▶ _Task_
Can you rewrite the passage on the area of an ellipse, from "If you do want" up to and including "find the semi-axes.", with "unit circle" replaced by "circle of radius 1"?

If you do want to do this with a double integral, the answer to your question "what am I integrating" is $1$. But unless you explicitly have to do that, you can save yourself some work. An ellipse is a stretched circle -- a unit circle stretched by a factor of the two semi-axes in two perpendicular directions. Thus its area is just the area of the unit circle, $\pi$, times the stretching factors, which are the semi-axes. So all you have to do is to find the semi-axes.

▶ _Data section_

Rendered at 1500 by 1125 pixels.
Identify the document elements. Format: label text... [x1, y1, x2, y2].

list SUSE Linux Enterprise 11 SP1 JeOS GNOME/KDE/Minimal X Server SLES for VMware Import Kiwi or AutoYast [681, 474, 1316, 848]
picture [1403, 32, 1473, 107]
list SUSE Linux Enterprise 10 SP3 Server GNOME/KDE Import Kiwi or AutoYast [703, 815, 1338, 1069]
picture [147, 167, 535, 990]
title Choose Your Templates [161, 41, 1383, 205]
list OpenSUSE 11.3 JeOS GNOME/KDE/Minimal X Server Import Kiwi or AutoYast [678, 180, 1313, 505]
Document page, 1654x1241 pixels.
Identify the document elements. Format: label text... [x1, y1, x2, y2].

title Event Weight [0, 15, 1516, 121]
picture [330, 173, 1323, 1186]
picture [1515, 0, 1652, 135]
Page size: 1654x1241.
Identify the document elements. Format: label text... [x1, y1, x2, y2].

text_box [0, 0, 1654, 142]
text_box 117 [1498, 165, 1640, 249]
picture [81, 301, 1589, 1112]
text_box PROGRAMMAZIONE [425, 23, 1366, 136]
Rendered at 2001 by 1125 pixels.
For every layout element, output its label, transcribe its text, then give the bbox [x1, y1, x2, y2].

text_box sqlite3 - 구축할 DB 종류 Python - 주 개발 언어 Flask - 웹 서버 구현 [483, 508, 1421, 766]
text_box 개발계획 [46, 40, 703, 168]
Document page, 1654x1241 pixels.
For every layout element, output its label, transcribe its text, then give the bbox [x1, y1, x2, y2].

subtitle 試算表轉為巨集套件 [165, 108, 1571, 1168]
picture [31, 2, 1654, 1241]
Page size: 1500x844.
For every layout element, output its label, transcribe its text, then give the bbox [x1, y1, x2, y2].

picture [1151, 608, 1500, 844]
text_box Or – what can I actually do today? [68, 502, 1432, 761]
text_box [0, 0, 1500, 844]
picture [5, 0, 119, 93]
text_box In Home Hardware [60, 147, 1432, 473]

▶ _Output of the task_
If you do want to do this with a double integral, the answer to your question "what am I integrating" is $1$. But unless you explicitly have to do that, you can save yourself some work. An ellipse is a stretched circle -- a circle of radius 1 stretched by a factor of the two semi-axes in two perpendicular directions. Thus its area is just the area of the circle of radius 1, $\pi$, times the stretching factors, which are the semi-axes. So all you have to do is to find the semi-axes.